Haus 181214   (4)In diesem von der GBH neu erbauten Wohnheim im Eichenweg 81 wohnen ab  Dezember 2014 ca. 50 Flüchtlinge vorwiegend aus den Krisen- und Kriegsgebieten in Afrika aber auch aus Europa . Diese Flüchtlinge haben nach einer sehr strapaziösen und zum Teil lebensgefährlichen Reise einige Zeit in einer Erstaufnahmeeinrichtung des Landes verbracht und sind dann an die Stadt Hannover weiter geleitet worden.

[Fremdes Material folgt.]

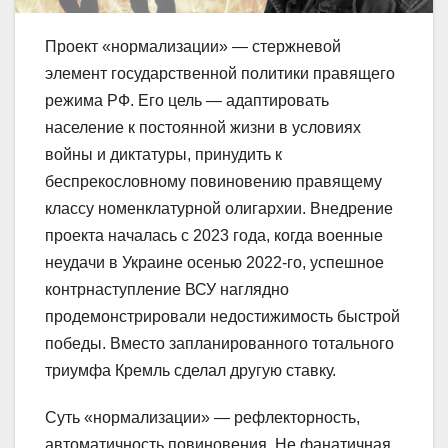
Проект «нормализации» — стержневой
элемент государственной политики правящего
режима РФ. Его цель — адаптировать
население к постоянной жизни в условиях
войны и диктатуры, принудить к
беспрекословному повиновению правящему
классу номенклатурной олигархии. Внедрение
проекта началась с 2023 года, когда военные
неудачи в Украине осенью 2022-го, успешное
контрнаступление ВСУ наглядно
продемонстрировали недостижимость быстрой
победы. Вместо запланированного тотального
триумфа Кремль сделал другую ставку.
Суть «нормализации» — рефлекторность,
автоматичность повиновения. Не фанатичная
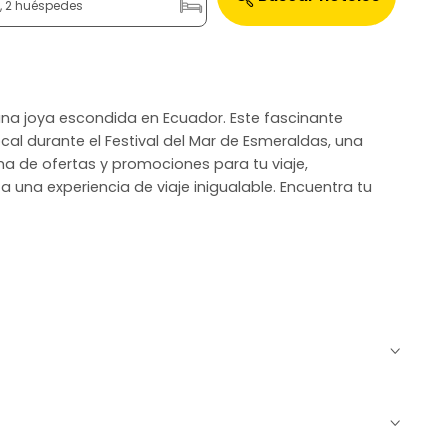
n, 2 huéspedes
, una joya escondida en Ecuador. Este fascinante
ocal durante el Festival del Mar de Esmeraldas, una
ma de ofertas y promociones para tu viaje,
 a una experiencia de viaje inigualable. Encuentra tu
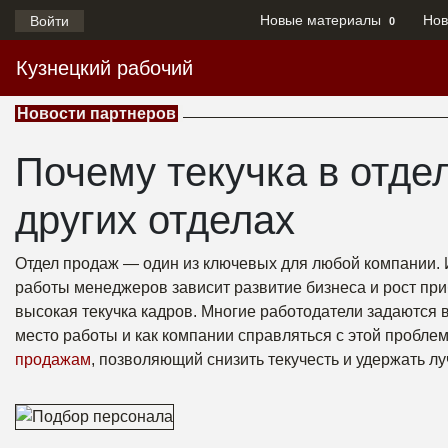
Новые материалы
Нов
Войти
0
Кузнецкий рабочий
Новости партнеров
Почему текучка в отде
других отделах
Отдел продаж — один из ключевых для любой компании. 
работы менеджеров зависит развитие бизнеса и рост пр
высокая текучка кадров. Многие работодатели задаютс
место работы и как компании справляться с этой пробле
продажам
, позволяющий снизить текучесть и удержать л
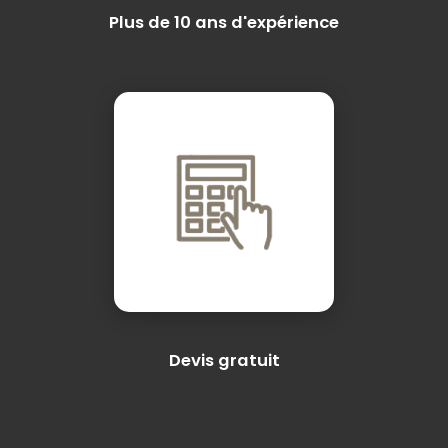
Plus de 10 ans d'expérience
Devis gratuit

Die Heimaufnahme der Anreisenden richtet sich nach Geschlecht, Nationalitäten, fam. Verhältnissen und  Bekanntschaften, besonders innerhalb der Wohngruppen.
Das zweistöckige Heim bietet in 9 Wohneinheiten ca. 50 Personen Platz. Eine zehnte Wohneinheit wird  von der Verwaltung, dem Wachdienst und der Sozialarbeiterin genutzt. Jede dieser Wohneinheiten umfasst fünf Wohnräume, eine Küche mit Sitzgelegenheit und ein Bad.
Das Gebäude der Stadt Hannover wird über einen Mietvertrag mit der GBH langfristig genutzt.  Gemäß den kommunalen Grundsätzen zur Flüchtlingsunterbringung stehen jedem Heimbewohner ca. 10m2 Wohnraum zur Verfügung. Hinzu kommen die gemeinschaftlich genutzten Flächen. Des weiteren verfügt jedes der Zimmer über das Allernotwendigste: ein Bett, einen Schrank, einen Tisch und einen Stuhl. Die Einbauküche pro Wohneinheit bietet den Familien oder Wohngemeinschaften die Möglichkeit, ihre Mahlzeiten selber zuzubereiten.

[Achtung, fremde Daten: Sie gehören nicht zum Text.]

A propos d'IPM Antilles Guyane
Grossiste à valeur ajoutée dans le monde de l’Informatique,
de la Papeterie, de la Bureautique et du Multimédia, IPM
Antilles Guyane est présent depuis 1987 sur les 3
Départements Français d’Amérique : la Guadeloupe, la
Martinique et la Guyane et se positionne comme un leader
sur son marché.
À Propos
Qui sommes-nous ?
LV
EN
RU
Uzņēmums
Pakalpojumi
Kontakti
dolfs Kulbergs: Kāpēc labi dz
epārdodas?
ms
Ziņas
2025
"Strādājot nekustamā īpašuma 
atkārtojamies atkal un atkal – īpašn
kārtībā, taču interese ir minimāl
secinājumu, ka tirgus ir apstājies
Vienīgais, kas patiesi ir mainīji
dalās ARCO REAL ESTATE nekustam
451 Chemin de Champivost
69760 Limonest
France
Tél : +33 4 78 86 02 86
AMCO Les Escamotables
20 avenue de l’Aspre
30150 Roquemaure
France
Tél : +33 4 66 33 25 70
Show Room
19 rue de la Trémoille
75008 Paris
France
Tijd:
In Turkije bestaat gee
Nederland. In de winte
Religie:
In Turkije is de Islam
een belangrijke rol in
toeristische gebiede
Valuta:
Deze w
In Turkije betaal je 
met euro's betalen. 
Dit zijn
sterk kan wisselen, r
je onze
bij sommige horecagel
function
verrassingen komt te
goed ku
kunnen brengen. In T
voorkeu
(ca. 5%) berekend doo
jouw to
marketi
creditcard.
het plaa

Der mit nur 20msehr knapp bemessene Gemeinschaftsraum soll den Hausaktivitäten wie z.B. Sprachunterricht oder Begegnungstreffen Platz bieten und auch für Freizeit- Angebote zur Verfügung stehen. Ein Kinderspielzimmer ist nicht ausgewiesen, auch im Außenbereich ist nur ein Sandspielplatz vorgesehen. Zusätzliche Angebote für Kinder sind aus unserer Sicht erforderlich.
Das Außengelände verfügt zur Straßenseite Auto- und Fahrradstellplätze, rückwärtig besagten Sandkasten. Das Gelände ist mit einem niedrigen Zaun eingefriedet. Zusätzlich werden noch  Sitzgelegenheiten im Freien geschaffen werden.

Dem Betreiber „Fair Facility“ obliegt die Heimorganisation. Hierzu gehört die personelle Ausstattung des Hauses mit Heimleitung, Sozialarbeiter(n), Hausmeisterei und Wachdienst sowie die Erstellung einer Hausordnung. Dies geschieht idealerweise mit den Bewohnern zusammen. Überhaupt ist gewünscht, dass die Bewohner dem Haus ihre Prägung geben, sich verantwortlich fühlen und die soziale Organisation ihres Miteinanders selbst in die Hand nehmen. Unterstützung für die Heimbewohner gibt es z.Zt. in folgenden Bereichen:

  • Organisation der (Sach)Spenden
  • Sprachförderung
  • Unterstützung beim behördlichen und sonstigen Schriftverkehr
  • Kinderbetreuung
  • Begegnungsangebote im Stadtteil
  • Mobilitätsförderung
  • Außen- und Innenbereichsgestaltung
  • Kulturelle Angebote, Sport und Freizeitgestaltung, Feste
  • Öffentlichkeitsarbeit

Dabei wird mit verschiedenen Einrichtungen des Stadtteils kooperiert wie z.B. Vereinen, Kirchen und auch Einzelpersonen.

Das Heim ist rund um die Uhr personell besetzt, tagsüber in der Regel durch mehrere, betreuende Personen wie Heimleiterin, Sozialarbeiterin, Hausmeister; nachts und am Wochenende gibt es einen durchgehenden Wachdienst.